Напыщенный дворецкий, задиравший нос так, будто учуял зловоние, препроводил нас в библиотеку. Он приказал старшей прислуге выстроиться вдоль коридора и кланяться либо приседать, когда мы проходили мимо. Холмс был немало смущен этим, явно мечтая на время стать невидимкой. Пока мы добирались до нужной комнаты, он изо всех сил старался скрыть раздражение.
– Барон фон Шаттенберг, – произнес Холмс, приветствуя нашего визави безупречным прусским поклоном.

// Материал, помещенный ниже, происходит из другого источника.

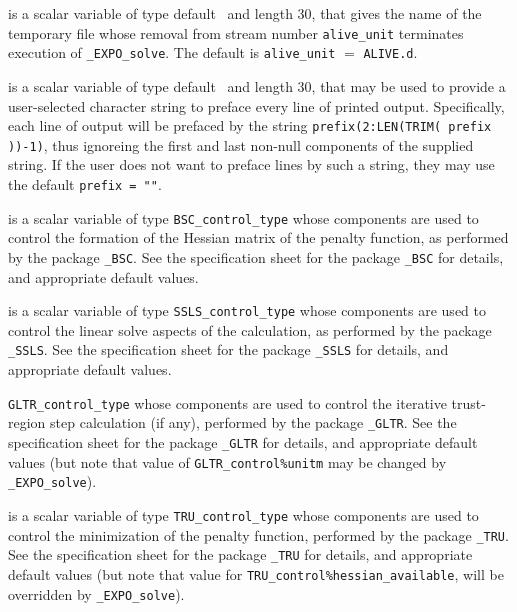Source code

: \documentclass{galahad}
\newcommand{\packagename}{EXPO}
\newcommand{\fullpackagename}{\libraryname\_\packagename}
\newcommand{\solver}{{\tt \fullpackagename\_solve}}
\begin{document}
\begin{description}
 is a scalar variable of type default \character\ and length
30, that gives the name of the temporary file whose removal from stream number
{\tt alive\_unit} terminates execution of \solver.
The default is {\tt alive\_unit} $=$ {\tt ALIVE.d}.

 is a scalar variable of type default \character\
and length 30, that may be used to provide a user-selected
character string to preface every line of printed output.
Specifically, each line of output will be prefaced by the string
{\tt prefix(2:LEN(TRIM( prefix ))-1)},
thus ignoreing the first and last non-null components of the
supplied string. If the user does not want to preface lines by such
a string, they may use the default {\tt prefix = ""}.

 is a scalar variable of type
{\tt BSC\_control\_type}
whose components are used to control the formation of the Hessian matrix
of the penalty function, as performed by the package
{\tt \libraryname\_BSC}.
See the specification sheet for the package
{\tt \libraryname\_BSC}
for details, and appropriate default values.

 is a scalar variable of type
{\tt SSLS\_control\_type}
whose components are used to control the linear solve
aspects of the calculation, as performed by the package
{\tt \libraryname\_SSLS}.
See the specification sheet for the package
{\tt \libraryname\_SSLS}
for details, and appropriate default values.

{\tt GLTR\_control\_type}
whose components are used to control the
iterative trust-region step calculation (if any),
performed by the package
{\tt \libraryname\_GLTR}.
See the specification sheet for the package
{\tt \libraryname\_GLTR}
for details, and appropriate default values
(but note that value of
{\tt GLTR\_control\%unitm}
may be changed by \solver).

 is a scalar variable of type
{\tt TRU\_control\_type}
whose components are used to control the
minimization of the penalty function,
performed by the package
{\tt \libraryname\_TRU}.
See the specification sheet for the package
{\tt \libraryname\_TRU}
for details, and appropriate default values
(but note that value for
{\tt TRU\_control\%hessian\_available},
will be overridden by \solver).

\end{description}

\end{document}

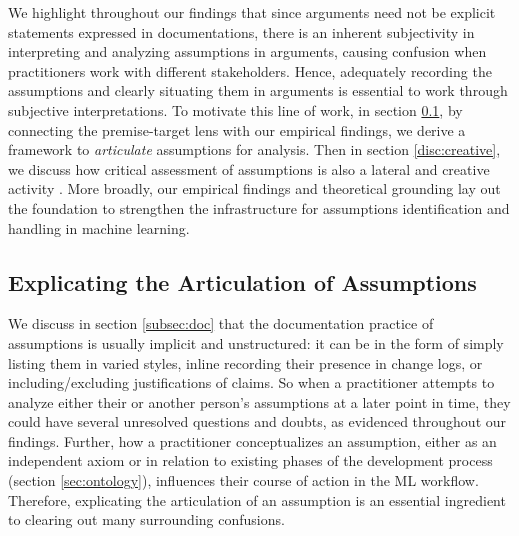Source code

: We highlight throughout our findings that since arguments need not be explicit statements expressed in documentations, there is an inherent subjectivity in interpreting and analyzing assumptions in arguments, causing confusion when practitioners work with different stakeholders. Hence, adequately recording the assumptions and clearly situating them in arguments is essential to work through subjective interpretations. To motivate this line of work, in section \ref{disc:articulate}, by connecting the premise-target lens with our empirical findings, we derive a framework to \textit{articulate} assumptions for analysis. Then in section \ref{disc:creative}, we discuss how critical assessment of assumptions is also a lateral and creative activity \cite{fisher1997critical,delin1994assumption}. More broadly, our empirical findings and theoretical grounding lay out the foundation to strengthen the infrastructure for assumptions identification and handling in machine learning.




\subsection{Explicating the Articulation of Assumptions}
\label{disc:articulate}

We discuss in section \ref{subsec:doc} that the documentation practice of assumptions is usually implicit and unstructured: it can be in the form of simply listing them in varied styles, inline recording their presence in change logs, or including/excluding justifications of claims. So when a practitioner attempts to analyze either their or another person's assumptions at a later point in time, they could have several unresolved questions and doubts, as evidenced throughout our findings. Further, how a practitioner conceptualizes an assumption, either as an independent axiom or in relation to existing phases of the development process (section \ref{sec:ontology}), influences their course of action in the ML workflow.
Therefore, explicating the articulation of an assumption is an essential ingredient to clearing out many surrounding confusions.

– Мистер Холмс! Очень рад. Мои помощники – Гельмут Криде, Пауль Фарбшлаген и Эгмонт Айзенфельд.
Каждый из представленных кланялся, когда барон называл его имя. Криде и Айзенфельду, светловолосым и голубоглазым, было не более двадцати пяти. Темноволосый и сероглазый Фарбшлаген, очевидно, был несколькими годами старше товарищей. Рассматривая их, я гадал, кто из них (может, все трое?) состоял в Братстве.
– А это мой помощник Патерсон Гатри. Он немного знает ваш язык, – сказал Холмс и снова поклонился.
Я поморщился, вспомнив, что мне велено говорить на ломаном немецком, хотя в действительности я свободно владел этим языком.
– Какая удача! – ответил барон и указал на стол в углу библиотеки – единственном месте, не занятом высокими, до потолка, книжными шкафами.
Стол стоял в простенке между окнами, которые являли взгляду сумрачный ноябрьский пейзаж в рамке раздвинутых портьер. Я подумал, что весной и летом отсюда, должно быть, открывается прелестный вид на небольшой парк, разбитый позади дома.
Холмс занял предложенное ему место и зна́ком велел мне сесть рядом.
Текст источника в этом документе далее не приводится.